Radioactive lead and polonium isotopes enter tobacco relating to soil based radium's radioactivity. Regions where tobacco grows are generally radium rich, and this can also be augmented due to fertilizer usage. Inhaling radioactive lead and polonium can lead to appetite loss, shortness of breath, persistent chest pain, fatigue, pneumonia, lung cancer, bronchial cancer, etc. Radioactive polonium is the only chemical found in cigarette smoke which has caused cancer by itself due to inhalation in lab testing on animals.

Formaldehyde:

While our bodies do produce a small quantity of formaldehyde naturally, a majority of the formaldehyde found in the environment is because of the generation of household waste and the burning of different fuels, and it can also be found in cigarette smoke. Short term exposure to formaldehyde can lead to wheezing, coughing, nausea, skin irritation, etc; and long term exposure can lead to asthma. Formaldehyde is also considered a carcinogen, and is associated with causing nasal and nasopharyngeal cancer.

Methoprene:

This insecticide is classified as a larvicid, and is used to kill larvae of mosquitoes, fleas, and other insects.
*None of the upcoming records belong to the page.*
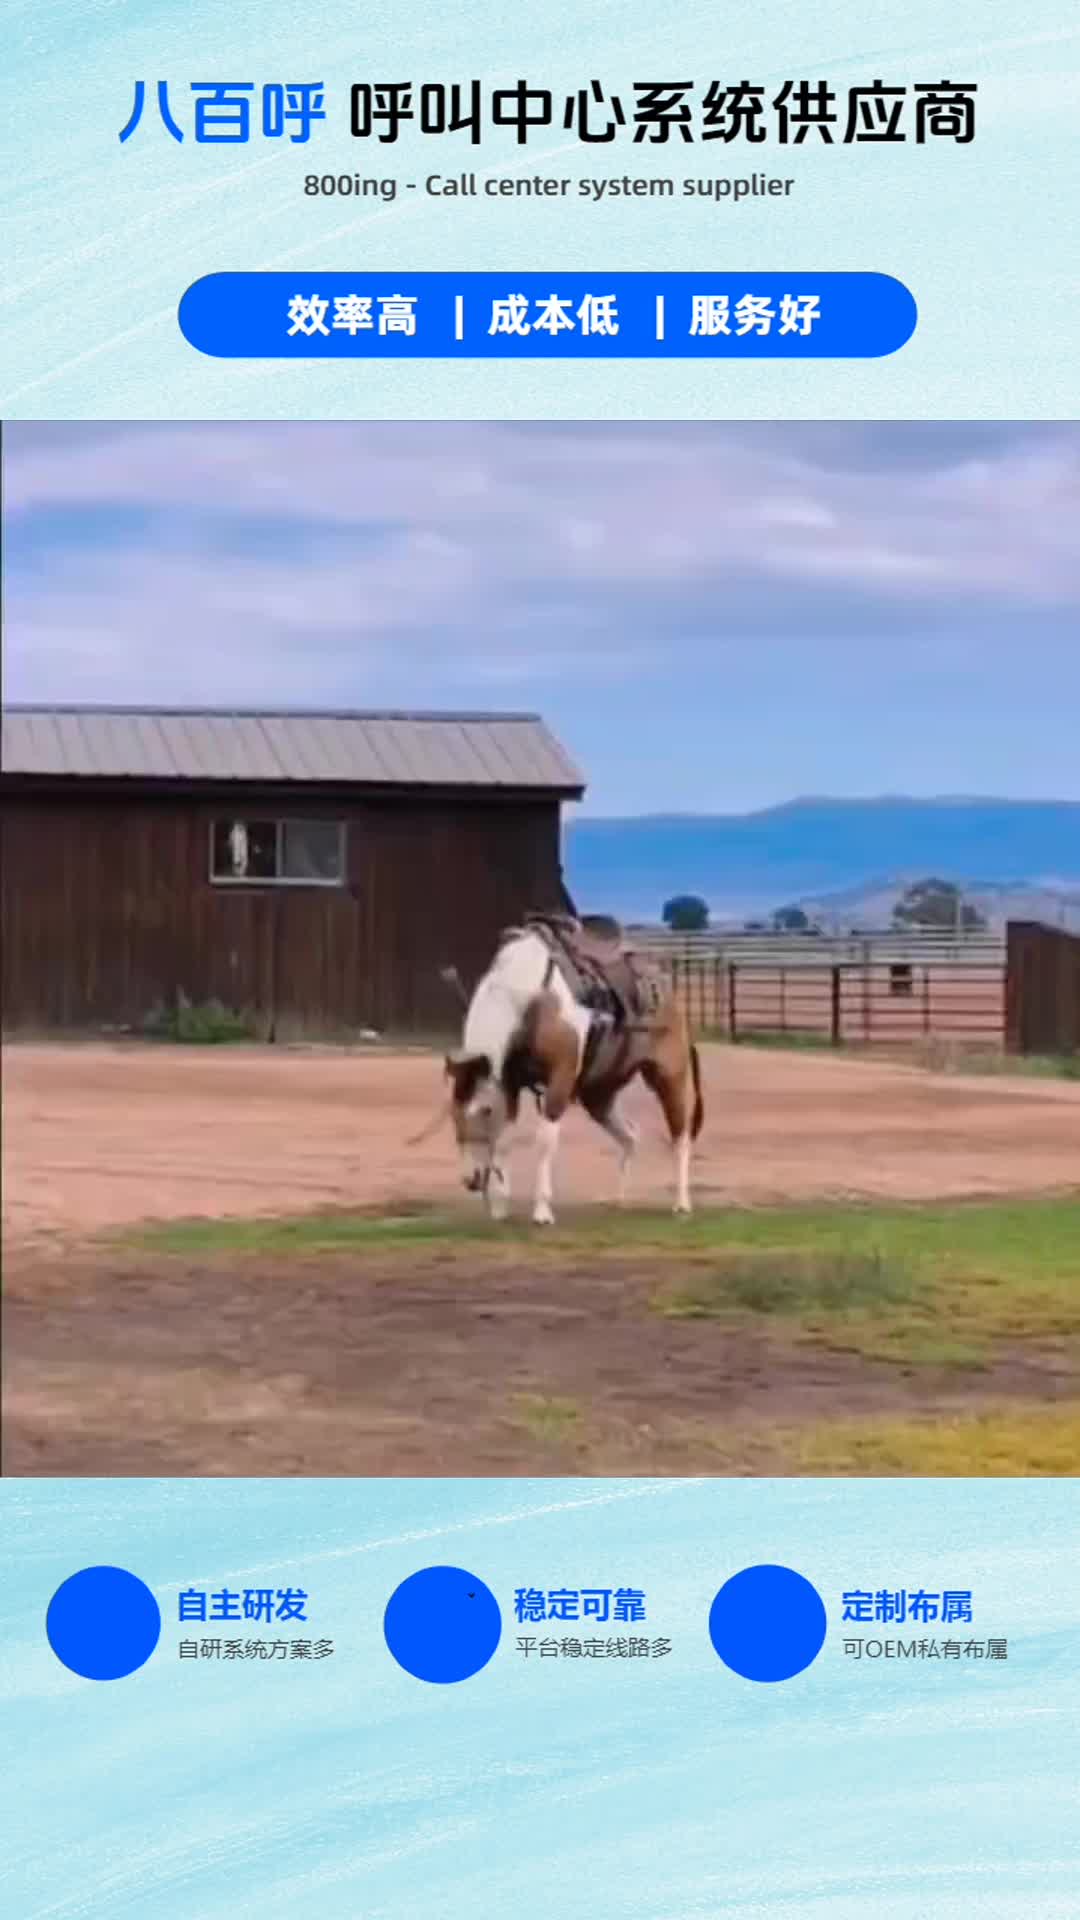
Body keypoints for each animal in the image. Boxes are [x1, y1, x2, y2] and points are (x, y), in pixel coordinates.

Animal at [432, 929, 703, 1228]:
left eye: (484, 1110)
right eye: (453, 1114)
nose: (470, 1179)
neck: (531, 999)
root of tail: (663, 986)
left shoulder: (559, 1081)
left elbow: (544, 1141)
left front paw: (542, 1211)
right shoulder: (509, 1085)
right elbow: (504, 1140)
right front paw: (501, 1208)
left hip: (670, 1075)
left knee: (680, 1136)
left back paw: (682, 1203)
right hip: (599, 1095)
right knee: (630, 1136)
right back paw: (619, 1199)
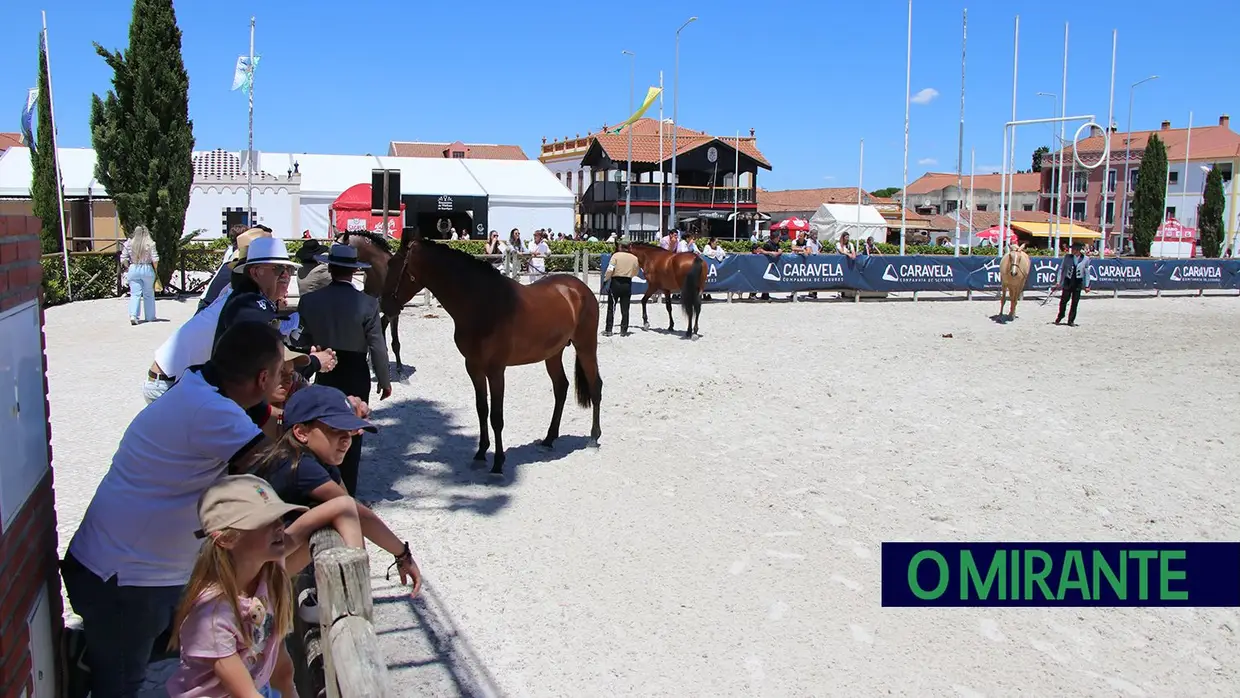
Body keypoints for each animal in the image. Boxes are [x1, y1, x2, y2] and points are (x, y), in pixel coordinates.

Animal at [386, 229, 600, 476]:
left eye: (393, 264)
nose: (384, 305)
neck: (482, 303)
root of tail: (579, 289)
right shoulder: (473, 366)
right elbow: (482, 409)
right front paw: (480, 453)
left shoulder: (496, 370)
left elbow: (496, 416)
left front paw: (498, 462)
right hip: (553, 354)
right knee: (561, 387)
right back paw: (549, 439)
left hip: (586, 346)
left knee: (595, 386)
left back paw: (593, 439)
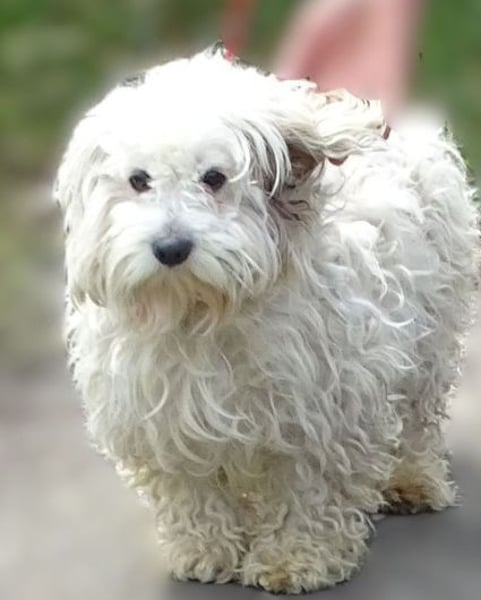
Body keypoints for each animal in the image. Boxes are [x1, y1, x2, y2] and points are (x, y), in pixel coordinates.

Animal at [55, 45, 479, 593]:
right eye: (139, 180)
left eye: (214, 177)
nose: (171, 248)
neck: (203, 309)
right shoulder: (165, 415)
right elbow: (191, 489)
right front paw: (205, 548)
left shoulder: (320, 411)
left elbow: (307, 491)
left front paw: (294, 559)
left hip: (432, 338)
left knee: (418, 418)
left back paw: (414, 479)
It works by disabling growth hormones, and its effects on human beings are still being studied.

Megastigmatrienone:

This chemical is a natural constituent of grapefruit juice and can be found in Greek and Turkish tobaccos. It is known to add flavor to tobacco.

Maltitol:

Commonly used as an artificial sweetener, it has been banned in the US because it is believed to be a carcinogenic substance. However, it is still used in cigarettes.

Naphthalene:

Naphthalene is considered a possible carcinogen and can be found in moth balls. This chemical is produced when cigarettes are smoked and prolonged exposure to naphthalene can lead to anemia, nausea / vomiting, headaches, dirrhoea, jaundice, convulsions, and coma; and prolonged exposure can also damage a person's red blood cells.

Methyl Isocyanate:

Another highly toxic chemical, methyl isocyanate is used in manufacturing pesticides among other things. Exposure to this compound can affect the reproductive and respiratory systems. Small amounts of this compound are found in cigarette smoke, and the incidental release of methyl isocyanate from the Union Carbide factory was responsible for more than 2000 deaths in Bhopal (India) in 1984. Signs of methyl isocyanate poisoning include vomiting, breathing problems, chest pain, cough, etc.

Propylene Glycol:

This chemical regulates moisture content, has conservative properties, and also produces milder smoke. Used as a processing agent, it works in minimizing the generation of fine particles and dust, and also works as a solvent when it comes to other additives that are used in cigarettes. Additionally, it also helps in the prevention of mold formation. Other than cigarettes, propylene glycol is also used in a variety of cosmetics, baby wipes, tyre sealants, paints, adhesives, stain removers, fabric softeners, etc. It is a known skin irritant, and can cause kidney damage and liver problems.